PASSAGE FOR REVIEW ::
##############################
Bacteria as Modular Organisms
Bacteria range in complexity from unicellular rods and cocci (the typical ‘textbook’ bacteria) of more-or-less spherical and occasionally pleomorphic shape, to multicellular, branched (the actinomycetes), or unbranched (e.g., Leucothrix) filaments (Young 2006; Zinder and Dworkin 2013). Some filamentous forms may show gliding motility or are enclosed by a sheath. The myxobacteria (Chaps. 4 and 7; Dworkin 1985) are typically unicellular rods that aggregate and produce ornate fruiting bodies, usually containing specialized resting cells. Despite occasional complex morphology, developmental cycles, or aggregation patterns, all bacterial types can be resolved essentially into growth patterns based on either the unicell or a filamentous unit.
Bacteria may exist in nature as single cells (as in bloodstream infections, septicemia), but apparently this is unusual (Shapiro 1985, 1998). Microcolonies (aggregations visible by light microscopy) form when cell division is not followed by separation of the daughters and dispersal. As early as 1949, Winogradsky was examining such cellular consortia on soil particles, which he termed “families”. They have since been observed in many other habitats including the surfaces of plants and animals; the mucosal walls of the colon; dental plaque; and as suspended particulate matter in lakes and oceans.
The form of a microcolony is affected by the way a cell divides and the nature of its surface. Macroscopically visible colonies of the sort typifying growth in a petri dish are relatively uncommon in nature (Carlile 1980; Pfennig 1989). Conspicuous exceptions are the massive growths in sulfur hot springs, or occasionally in stagnant water (e.g., Pfennig 1989). Where moisture and free water are present at surfaces, structurally complex and typically multispecies biofilms form (Hall-Stoodley et al. 2004; Raaijmakers and Mazzola 2012; Drescher et al. 2016). Indeed, many such multicellular aggregations of bacteria are not grossly dissimilar visually from colonies of fungi, lichens, and bryozoans (Andrews 1998).
##############################
PROVIDED RECORDS ::
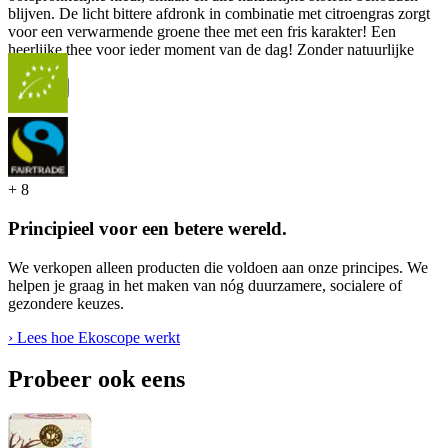
blijven. De licht bittere afdronk in combinatie met citroengras zorgt
voor een verwarmende groene thee met een fris karakter! Een
heerlijke thee voor ieder moment van de dag! Zonder natuurlijke
aroma's.
...
Meer
+
8
Principieel voor een betere wereld.
We verkopen alleen producten die voldoen aan onze principes. We
helpen je graag in het maken van nóg duurzamere, socialere of
gezondere keuzes.
› Lees hoe Ekoscope werkt
Probeer ook eens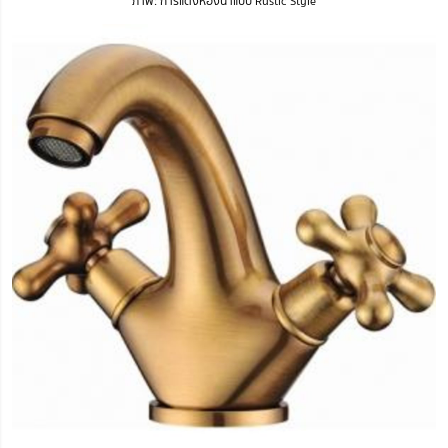
ภาพ: การแต่งห้องน้ำแบบ Rustic Style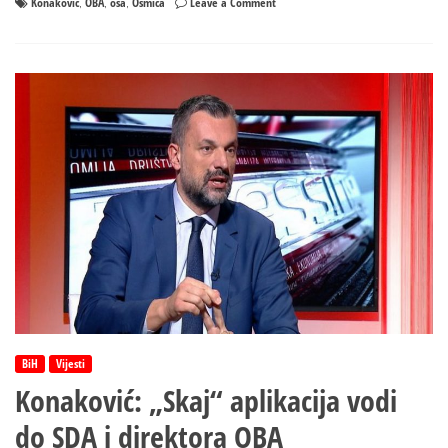
on
Konaković
OBA
osa
Osmica
Leave a Comment
,
,
,
Konaković:
OSMICA
PRVI
LETI
BiH
Vijesti
Konaković: „Skaj“ aplikacija vodi
do SDA i direktora OBA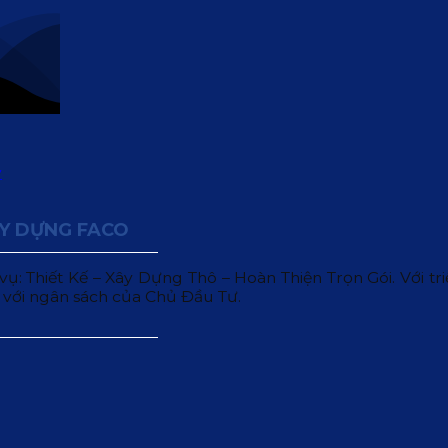
ÂY DỰNG FACO
 Thiết Kế – Xây Dựng Thô – Hoàn Thiện Trọn Gói. Với triết
 với ngân sách của Chủ Đầu Tư.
##############################
WHAT THE TASK REQUIRES :: Please summarize the passage on bacteria as modular organisms in three sentences. You won't need the rows.

WRITTEN RESPONSE :: Bacteria range from unicellular rods and cocci to branched or unbranched multicellular filaments, yet all of them can be resolved into growth patterns based on either the unicell or a filamentous unit. Existing as single cells is apparently unusual in nature; when daughter cells do not separate and disperse after division, they form microcolonies, which have been observed in many habitats. Macroscopic colonies like those in a petri dish are relatively uncommon in nature, but where moisture and free water are present at surfaces, structurally complex and typically multispecies biofilms form.